Latent Gaussian process with composite likelihoods for data-driven disease stratification

Ramchandran, Siddharth, Koskinen, Miika, Lähdesmäki, Harri

arXiv.org Machine Learning 

Data-driven techniques for identifying disease subtypes using medical records can greatly benefit the management of patients' health and unravel the underpinnings of diseases. Clinical patient records are typically collected from disparate sources and result in high-dimensional data comprising of multiple likelihoods with noisy and missing values. Probabilistic methods capable of analysing large-scale patient records have a central role in biomedical research and are expected to become even more important when data-driven personalised medicine will be established in clinical practise. In this work we propose an unsupervised, generative model that can identify clustering among patients in a latent space while making use of all available data (i.e. in a heterogeneous data setting with noisy and missing values).
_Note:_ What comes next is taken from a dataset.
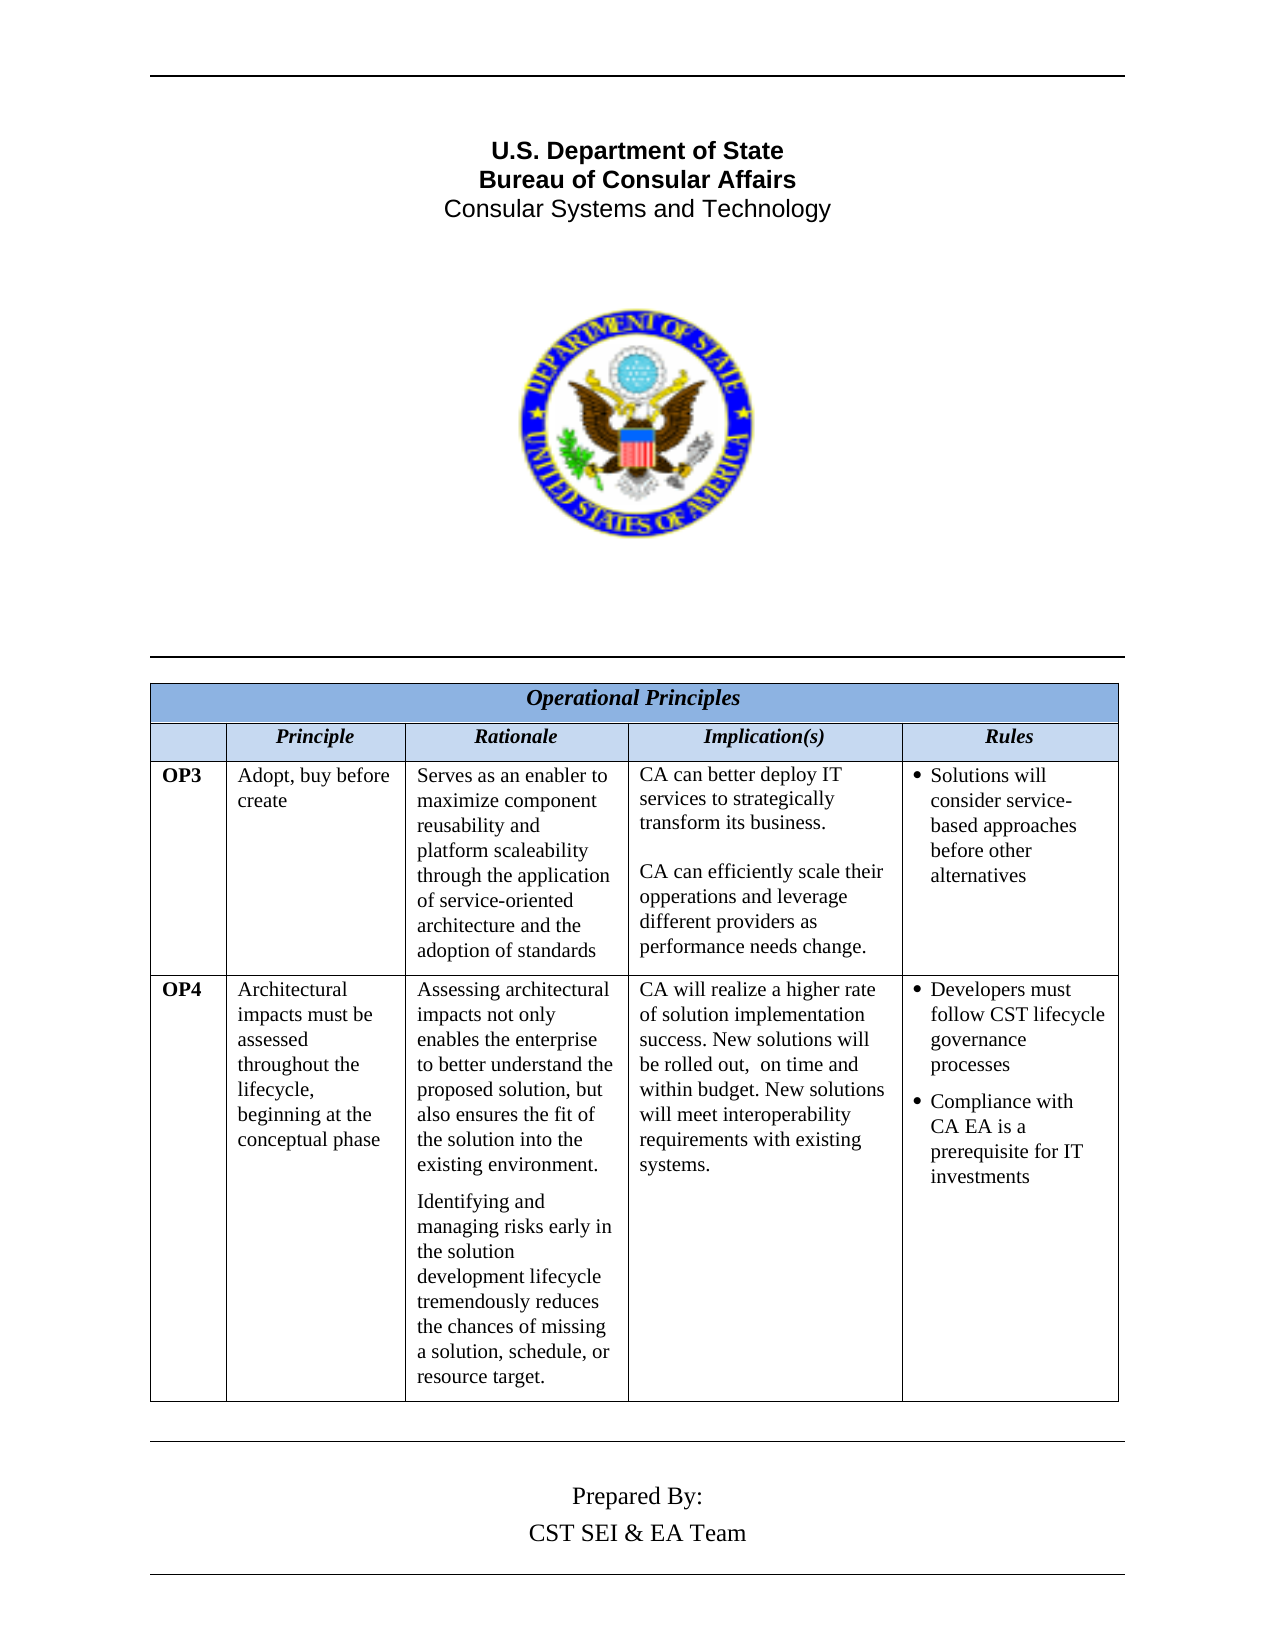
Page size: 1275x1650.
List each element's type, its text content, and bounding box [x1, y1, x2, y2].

table_cell OP3 [151, 762, 226, 974]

We make use of the Gaussian process latent variable models (GPLVM) and deep neural networks to create a non-linear dimensionality reduction technique for heterogeneous data. The effectiveness of our model is demonstrated on clinical data of Parkinson's disease patients treated at the HUS Helsinki University Hospital. We demonstrate sub-groups from the heterogeneous patient data, evaluate the robustness of the findings, and interpret cluster characteristics.